=== Aim of the exercise ===
Could you restate every entry word for word, leaving the pictures out?

=== Recorded data ===
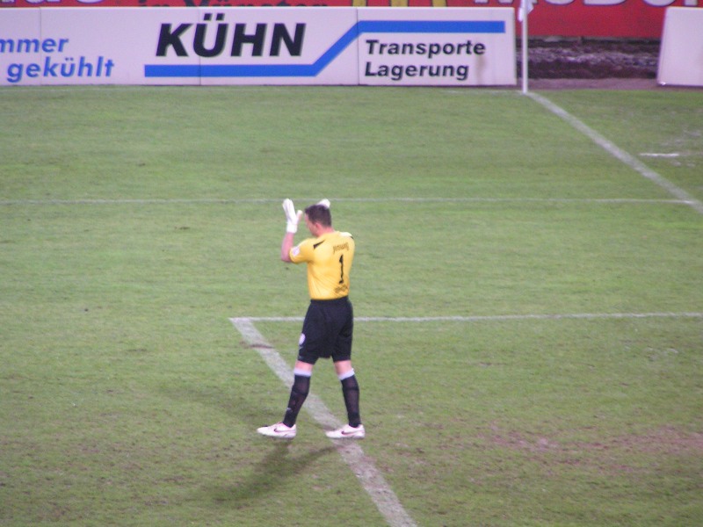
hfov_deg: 5.2
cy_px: 264
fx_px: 7717
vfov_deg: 3.9
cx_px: 352
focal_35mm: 380
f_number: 3.5
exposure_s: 1/20
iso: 200
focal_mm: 58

=== Written response ===
hfov_deg: 5.2
cy_px: 264
fx_px: 7717
vfov_deg: 3.9
cx_px: 352
focal_35mm: 380
f_number: 3.5
exposure_s: 1/20
iso: 200
focal_mm: 58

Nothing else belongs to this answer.